| Extracted material |
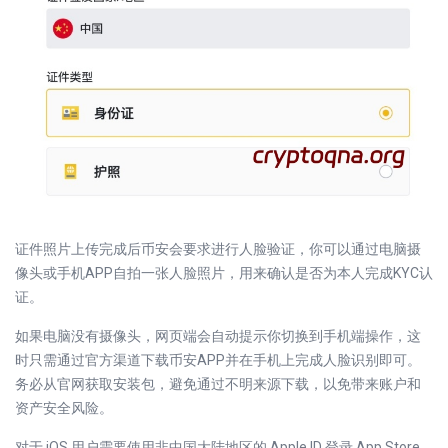
证件照片上传完成后币安会要求进行人脸验证，你可以通过电脑摄
像头或手机APP自拍一张人脸照片，用来确认是否为本人完成KYC认
证。
如果电脑没有摄像头，网页端会自动提示你切换到手机端操作，这
时只需通过官方渠道下载币安APP并在手机上完成人脸识别即可。
务必从官网获取安装包，避免通过不明来源下载，以免带来账户和
资产安全风险。
对于 iOS 用户需要使用非中国大陆地区的 Apple ID 登录 App Store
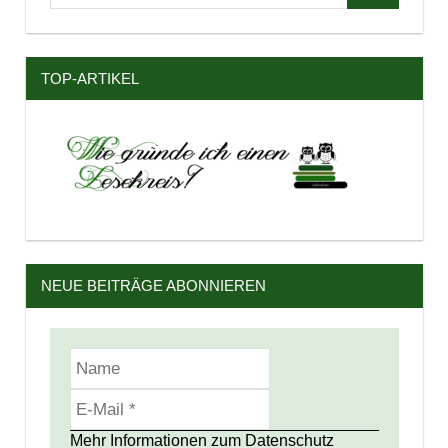
nach:
TOP-ARTIKEL
NEUE BEITRÄGE ABONNIEREN
Mehr Informationen zum Datenschutz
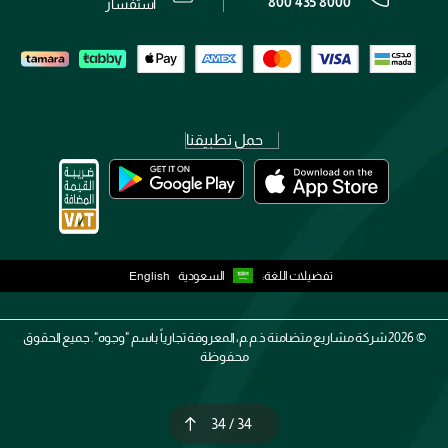
800 435 8000
رقم السجل التجاري: 7013320481 — صادر من وزارة التجارة
استفسار
حمل تطبيقنا
تفضيلات اللغة:
السعودية
English
2026 ©
شركة مشاريع متضامنة ذ.م.م، المعروفة تجارياً باسم "وجوه". جميع الحقوق
محفوظة
34 / 34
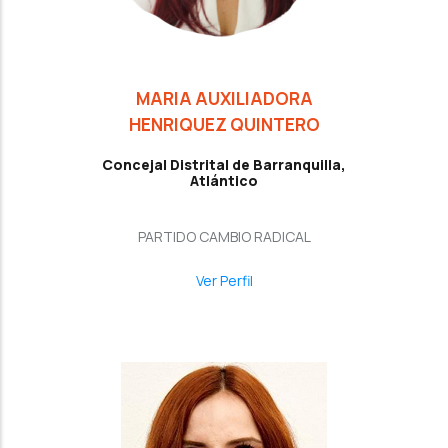
MARIA AUXILIADORA
HENRIQUEZ QUINTERO
Concejal Distrital de Barranquilla,
Atlántico
PARTIDO CAMBIO RADICAL
Ver Perfil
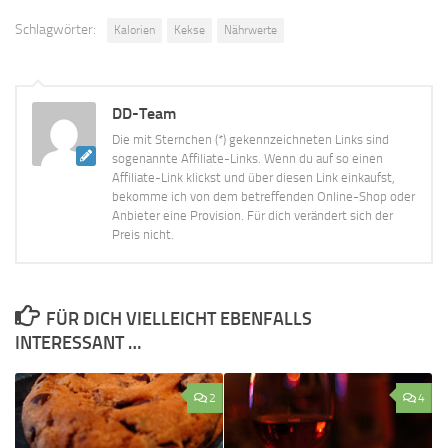
Schlagwörter:
Kalorien
Kekse
Nährwerte
DD-Team
Die mit Sternchen (*) gekennzeichneten Links sind
sogenannte Affiliate-Links. Wenn du auf so einen
Affiliate-Link klickst und über diesen Link einkaufst,
bekomme ich von dem betreffenden Online-Shop oder
Anbieter eine Provision. Für dich verändert sich der
Preis nicht.
FÜR DICH VIELLEICHT EBENFALLS
INTERESSANT …
2
4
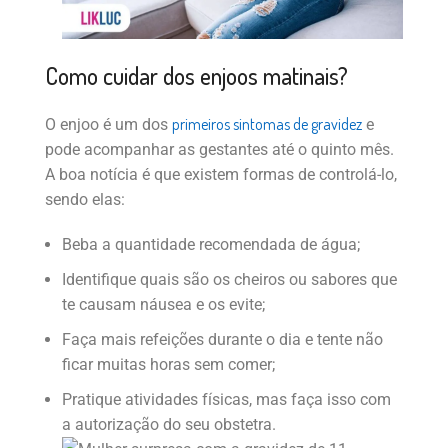
Como cuidar dos enjoos matinais?
primeiros sintomas de gravidez
O enjoo é um dos
e
pode acompanhar as gestantes até o quinto mês.
A boa notícia é que existem formas de controlá-lo,
sendo elas:
Beba a quantidade recomendada de água;
Identifique quais são os cheiros ou sabores que
te causam náusea e os evite;
Faça mais refeições durante o dia e tente não
ficar muitas horas sem comer;
Pratique atividades físicas, mas faça isso com
a autorização do seu obstetra.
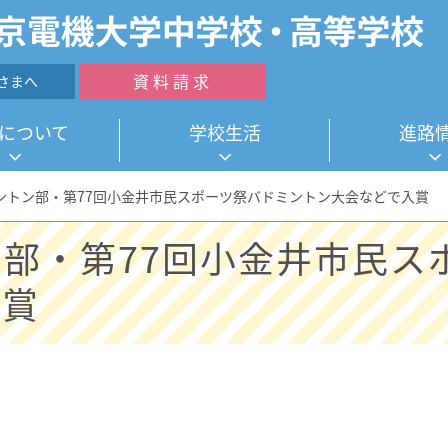
資料請求
さまへ
について
学校生活
進路
ントン部・第77回小金井市民スポーツ祭バドミントン大会などで入賞
部・第77回小金井市民ス
入賞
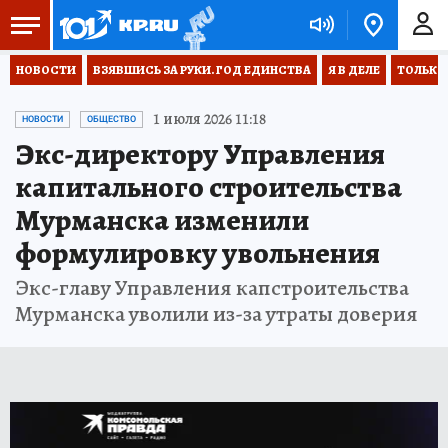
НОВОСТИ
ВЗЯВШИСЬ ЗА РУКИ. ГОД ЕДИНСТВА
Я В ДЕЛЕ
ТОЛЬКО 
1 июля 2026 11:18
НОВОСТИ
ОБЩЕСТВО
Экс-директору Управления
капитального строительства
Мурманска изменили
формулировку увольнения
Экс-главу Управления капстроительства
Мурманска уволили из-за утраты доверия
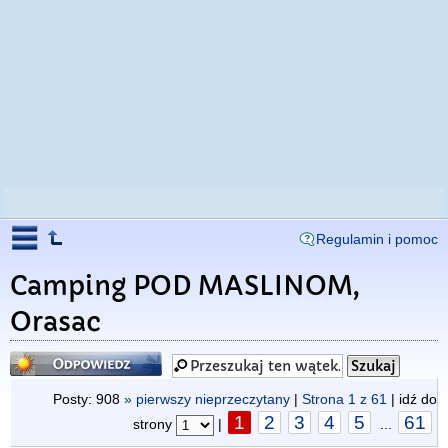
Regulamin i pomoc
Camping POD MASLINOM,
Orasac
Odpowiedz
Posty: 908
» pierwszy nieprzeczytany
|
Strona
1
z
61
| idź do
1
2
3
4
5
61
strony
|
...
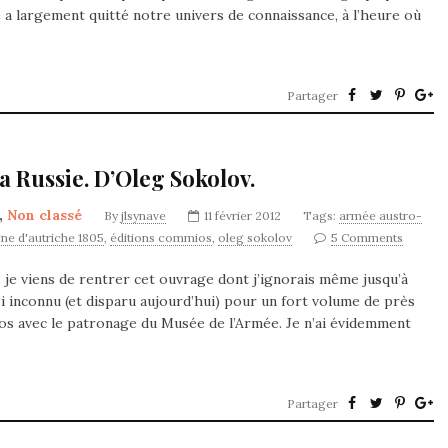
e a largement quitté notre univers de connaissance, à l’heure où
Partager
la Russie. D’Oleg Sokolov.
,
Non classé
By
jlsynave
11 février 2012
Tags:
armée austro-
e d'autriche 1805
,
éditions commios
,
oleg sokolov
5 Comments
 je viens de rentrer cet ouvrage dont j’ignorais même jusqu’à
si inconnu (et disparu aujourd’hui) pour un fort volume de près
os avec le patronage du Musée de l’Armée. Je n’ai évidemment
Partager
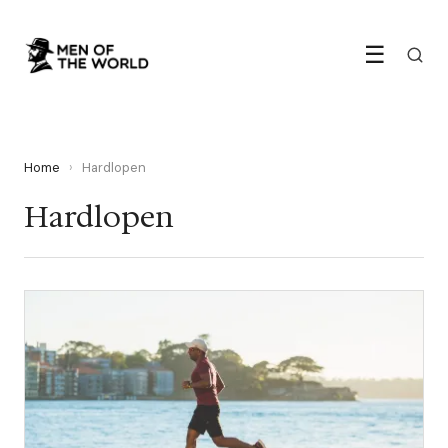
☰
Home
›
Hardlopen
Hardlopen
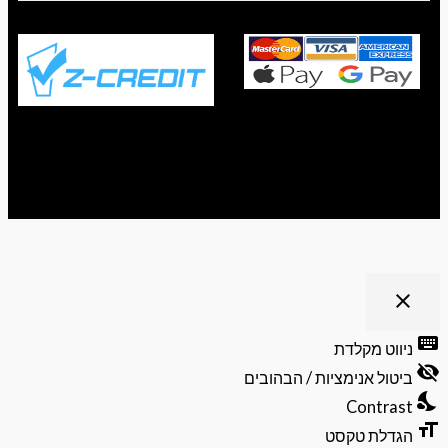
ריט נגישות
close
פתיחה
וסגירה
keyb
ניווט מקלדת
של
visibili
תפריט
ביטול אנימציות / הבהובים
הנגישות
nights
Contrast
format
הגדלת טקסט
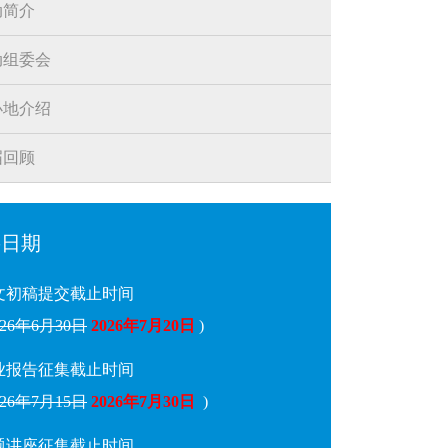
动简介
动组委会
办地介绍
届回顾
要日期
文初稿提交截止时间
026年6月30日
2026年7月20日
)
业报告征集截止时间
026年7月15日
2026年7月30日
)
题讲座征集截止时间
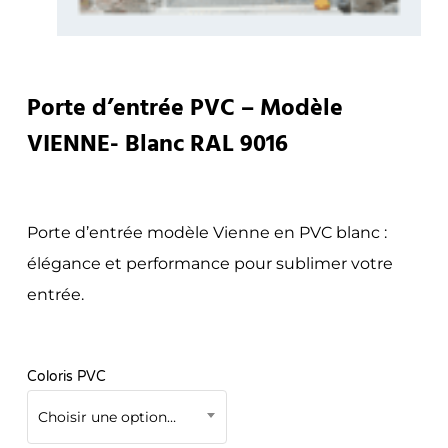
Porte d’entrée PVC – Modèle
VIENNE- Blanc RAL 9016
Porte d’entrée modèle Vienne en PVC blanc :
élégance et performance pour sublimer votre
entrée.
Coloris PVC
Choisir une option…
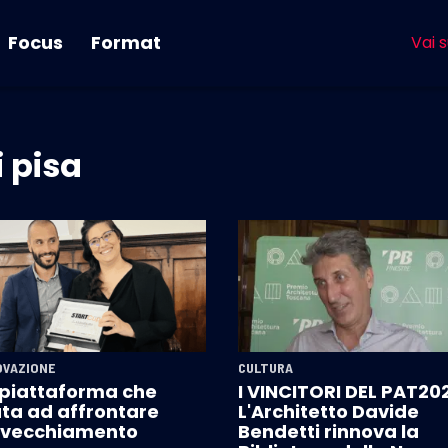
Focus
Format
Vai s
 pisa
OVAZIONE
CULTURA
 piattaforma che
I VINCITORI DEL PAT20
uta ad affrontare
L'Architetto Davide
invecchiamento
Bendetti rinnova la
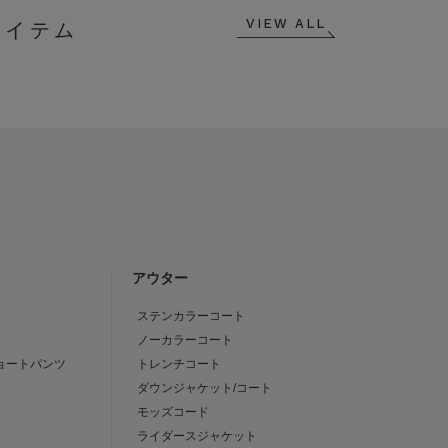
VIEW ALL
アウター
ステンカラーコート
ノーカラーコート
ショートパンツ
トレンチコート
ダウンジャケット/コート
モッズコード
ライダースジャケット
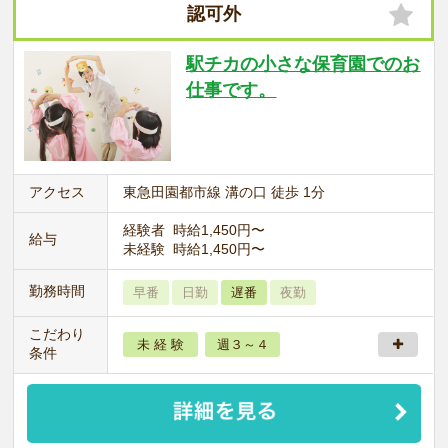
認可外
駅チカの小さな保育園でのお
仕事です。
アクセス
東急田園都市線 溝の口 徒歩 1分
経験者 時給1,450円〜
給与
未経験 時給1,450円〜
勤務時間
早番
日勤
遅番
夜勤
こだわり
未 経 験
週３～４
条件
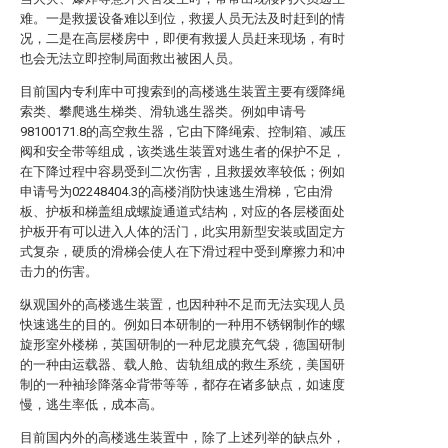
难。一是救援设备难以到位，救援人员无法及时赶到的情
况，二是在高层楼房中，即便有救援人员赶来现场，有时
也会无法立即控制局面救出被困人员。
目前国内专利库中可搜索到的高楼逃生装置主要有缓降绳
索类、攀爬逃生梯类、滑轨逃生器类。例如申请号
98100171.8的高空救生器，它由下降绳索、控制箱、减压
阀和安全带等组成，该类逃生装置对逃生者的保护不足，
在下降过程中容易受到二次伤害，且救援效率较低；例如
申请号为02248404.3的高楼消防快速逃生滑梯，它由滑
板、护板和梯盖组成螺旋通道式结构，对应的各层楼面处
护板开有可以进入人体的活门，此实用新型安装或固定方
式复杂，硬质的滑梯会使人在下滑过程中受到摩擦力和冲
击力的伤害。
纵观国外的高楼逃生装置，也因种种不足而无法实现人员
快速逃生的目的。例如日本研制的一种用不锈钢制作的螺
旋形室外楼梯，英国研制的一种尼龙膜充气袋，德国研制
的一种由运载器、载人舱、齿轨组成的救生系统，美国研
制的一种袖珍降落伞背带等等，都存在诸多缺点，如速度
慢，逃生率低，成本高。
目前国内外的高楼逃生装置中，除了上述列举的缺点外，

| Exercise requirements |
Reproduce the text of all the records, substituting "Plätzchen" for "Kekse" and changing nothing else. Omit the pictures.

| Answer for the task |
证件照片上传完成后币安会要求进行人脸验证，你可以通过电脑摄
像头或手机APP自拍一张人脸照片，用来确认是否为本人完成KYC认
证。
如果电脑没有摄像头，网页端会自动提示你切换到手机端操作，这
时只需通过官方渠道下载币安APP并在手机上完成人脸识别即可。
务必从官网获取安装包，避免通过不明来源下载，以免带来账户和
资产安全风险。
对于 iOS 用户需要使用非中国大陆地区的 Apple ID 登录 App Store
nach:
TOP-ARTIKEL
NEUE BEITRÄGE ABONNIEREN
Mehr Informationen zum Datenschutz
800 435 8000
رقم السجل التجاري: 7013320481 — صادر من وزارة التجارة
استفسار
حمل تطبيقنا
تفضيلات اللغة:
السعودية
English
2026 ©
شركة مشاريع متضامنة ذ.م.م، المعروفة تجارياً باسم "وجوه". جميع الحقوق
محفوظة
34 / 34
MARIA AUXILIADORA
HENRIQUEZ QUINTERO
Concejal Distrital de Barranquilla,
Atlántico
PARTIDO CAMBIO RADICAL
Ver Perfil
Schlagwörter:
Kalorien
Plätzchen
Nährwerte
DD-Team
Die mit Sternchen (*) gekennzeichneten Links sind
sogenannte Affiliate-Links. Wenn du auf so einen
Affiliate-Link klickst und über diesen Link einkaufst,
bekomme ich von dem betreffenden Online-Shop oder
Anbieter eine Provision. Für dich verändert sich der
Preis nicht.
FÜR DICH VIELLEICHT EBENFALLS
INTERESSANT …
2
4
Como cuidar dos enjoos matinais?
primeiros sintomas de gravidez
O enjoo é um dos
e
pode acompanhar as gestantes até o quinto mês.
A boa notícia é que existem formas de controlá-lo,
sendo elas:
Beba a quantidade recomendada de água;
Identifique quais são os cheiros ou sabores que
te causam náusea e os evite;
Faça mais refeições durante o dia e tente não
ficar muitas horas sem comer;
Pratique atividades físicas, mas faça isso com
a autorização do seu obstetra.
資料請求
さまへ
について
学校生活
進路
ントン部・第77回小金井市民スポーツ祭バドミントン大会などで入賞
部・第77回小金井市民ス
入賞
НОВОСТИ
ВЗЯВШИСЬ ЗА РУКИ. ГОД ЕДИНСТВА
Я В ДЕЛЕ
ТОЛЬКО 
1 июля 2026 11:18
НОВОСТИ
ОБЩЕСТВО
Экс-директору Управления
капитального строительства
Мурманска изменили
формулировку увольнения
Экс-главу Управления капстроительства
Мурманска уволили из-за утраты доверия
Regulamin i pomoc
Camping POD MASLINOM,
Orasac
Odpowiedz
Posty: 908
» pierwszy nieprzeczytany
|
Strona
1
z
61
| idź do
1
2
3
4
5
61
strony
|
...
e a largement quitté notre univers de connaissance, à l’heure où
Partager
la Russie. D’Oleg Sokolov.
,
Non classé
By
jlsynave
11 février 2012
Tags:
armée austro-
e d'autriche 1805
,
éditions commios
,
oleg sokolov
5 Comments
 je viens de rentrer cet ouvrage dont j’ignorais même jusqu’à
si inconnu (et disparu aujourd’hui) pour un fort volume de près
os avec le patronage du Musée de l’Armée. Je n’ai évidemment
Partager
☰
Home
›
Hardlopen
Hardlopen
ריט נגישות
close
פתיחה
וסגירה
keyb
ניווט מקלדת
של
visibili
תפריט
ביטול אנימציות / הבהובים
הנגישות
nights
Contrast
format
הגדלת טקסט
动简介
动组委会
办地介绍
届回顾
要日期
文初稿提交截止时间
026年6月30日
2026年7月20日
)
业报告征集截止时间
026年7月15日
2026年7月30日
)
题讲座征集截止时间
Porte d’entrée PVC – Modèle
VIENNE- Blanc RAL 9016
Porte d’entrée modèle Vienne en PVC blanc :
élégance et performance pour sublimer votre
entrée.
Coloris PVC
Choisir une option…
Focus
Format
Vai s
 pisa
OVAZIONE
CULTURA
 piattaforma che
I VINCITORI DEL PAT20
uta ad affrontare
L'Architetto Davide
invecchiamento
Bendetti rinnova la
VIEW ALL
アウター
ステンカラーコート
ノーカラーコート
ショートパンツ
トレンチコート
ダウンジャケット/コート
モッズコード
ライダースジャケット
認可外
駅チカの小さな保育園でのお
仕事です。
アクセス
東急田園都市線 溝の口 徒歩 1分
経験者 時給1,450円〜
給与
未経験 時給1,450円〜
勤務時間
早番
日勤
遅番
夜勤
こだわり
未 経 験
週３～４
条件
难。一是救援设备难以到位，救援人员无法及时赶到的情
况，二是在高层楼房中，即便有救援人员赶来现场，有时
也会无法立即控制局面救出被困人员。
目前国内专利库中可搜索到的高楼逃生装置主要有缓降绳
索类、攀爬逃生梯类、滑轨逃生器类。例如申请号
98100171.8的高空救生器，它由下降绳索、控制箱、减压
阀和安全带等组成，该类逃生装置对逃生者的保护不足，
在下降过程中容易受到二次伤害，且救援效率较低；例如
申请号为02248404.3的高楼消防快速逃生滑梯，它由滑
板、护板和梯盖组成螺旋通道式结构，对应的各层楼面处
护板开有可以进入人体的活门，此实用新型安装或固定方
式复杂，硬质的滑梯会使人在下滑过程中受到摩擦力和冲
击力的伤害。
纵观国外的高楼逃生装置，也因种种不足而无法实现人员
快速逃生的目的。例如日本研制的一种用不锈钢制作的螺
旋形室外楼梯，英国研制的一种尼龙膜充气袋，德国研制
的一种由运载器、载人舱、齿轨组成的救生系统，美国研
制的一种袖珍降落伞背带等等，都存在诸多缺点，如速度
慢，逃生率低，成本高。
目前国内外的高楼逃生装置中，除了上述列举的缺点外，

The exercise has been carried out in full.